== EXTRACTED INFORMATION ==

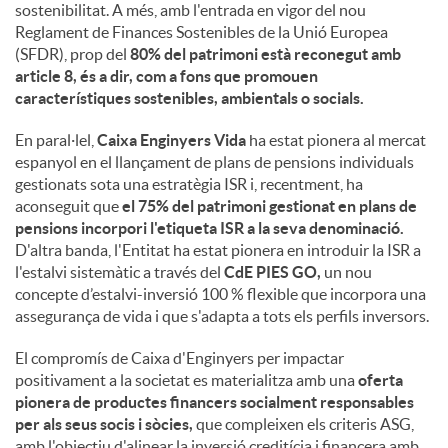
sostenibilitat. A més, amb l'entrada en vigor del nou
Reglament de Finances Sostenibles de la Unió Europea
(SFDR), prop del
80% del patrimoni està reconegut amb
article 8, és a dir, com a fons que promouen
característiques sostenibles, ambientals o socials.
En paral·lel,
Caixa Enginyers Vida
ha estat pionera al mercat
espanyol en el llançament de plans de pensions individuals
gestionats sota una estratègia ISR i, recentment, ha
aconseguit que
el 75% del patrimoni gestionat en plans de
pensions incorpori l'etiqueta ISR a la seva denominació.
D'altra banda, l'Entitat ha estat pionera en introduir la ISR a
l'estalvi sistemàtic a través del
CdE PIES GO,
un nou
concepte d’estalvi-inversió 100 % flexible que incorpora una
assegurança de vida i que s'adapta a tots els perfils inversors.
El compromís de Caixa d'Enginyers per impactar
positivament a la societat es materialitza amb una
oferta
pionera de productes financers socialment responsables
per als seus socis i sòcies,
que compleixen els criteris ASG,
amb l'objectiu d'alinear la inversió creditícia i financera amb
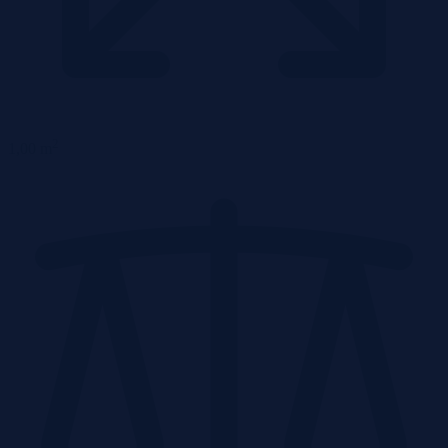
2
1,00 m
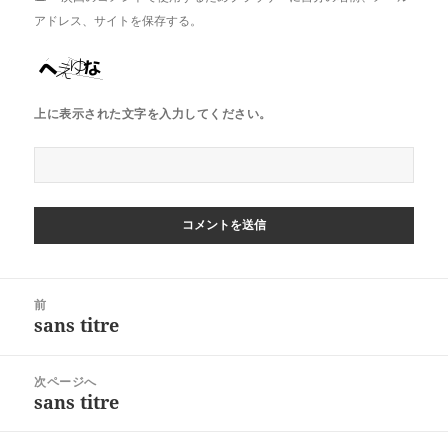
アドレス、サイトを保存する。
上に表示された文字を入力してください。
投
前
稿
sans titre
前
ナ
の
ビ
投
次ページへ
ゲ
稿:
sans titre
次
ー
の
シ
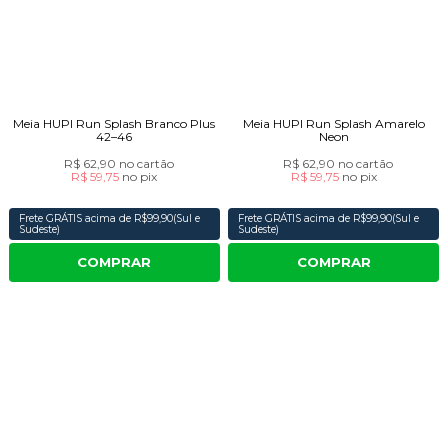
Meia HUPI Run Splash Branco Plus
Meia HUPI Run Splash Amarelo
42–46
Neon
R$ 62,90
no cartão
R$ 62,90
no cartão
R$ 59,75
no
pix
R$ 59,75
no
pix
Frete GRÁTIS acima de R$99,90(Sul e
Frete GRÁTIS acima de R$99,90(Sul e
Sudeste)
Sudeste)
COMPRAR
COMPRAR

===

**WORK TO BE COMPLETED:**
Can you edit the lines from the very beginning through the one containing "El compromís de", putting "precursora" wherever "pionera" appears and changing nothing else? Leave the pictures out of your answer.

**SOLUTION:**
sostenibilitat. A més, amb l'entrada en vigor del nou
Reglament de Finances Sostenibles de la Unió Europea
(SFDR), prop del
80% del patrimoni està reconegut amb
article 8, és a dir, com a fons que promouen
característiques sostenibles, ambientals o socials.
En paral·lel,
Caixa Enginyers Vida
ha estat precursora al mercat
espanyol en el llançament de plans de pensions individuals
gestionats sota una estratègia ISR i, recentment, ha
aconseguit que
el 75% del patrimoni gestionat en plans de
pensions incorpori l'etiqueta ISR a la seva denominació.
D'altra banda, l'Entitat ha estat precursora en introduir la ISR a
l'estalvi sistemàtic a través del
CdE PIES GO,
un nou
concepte d’estalvi-inversió 100 % flexible que incorpora una
assegurança de vida i que s'adapta a tots els perfils inversors.
El compromís de Caixa d'Enginyers per impactar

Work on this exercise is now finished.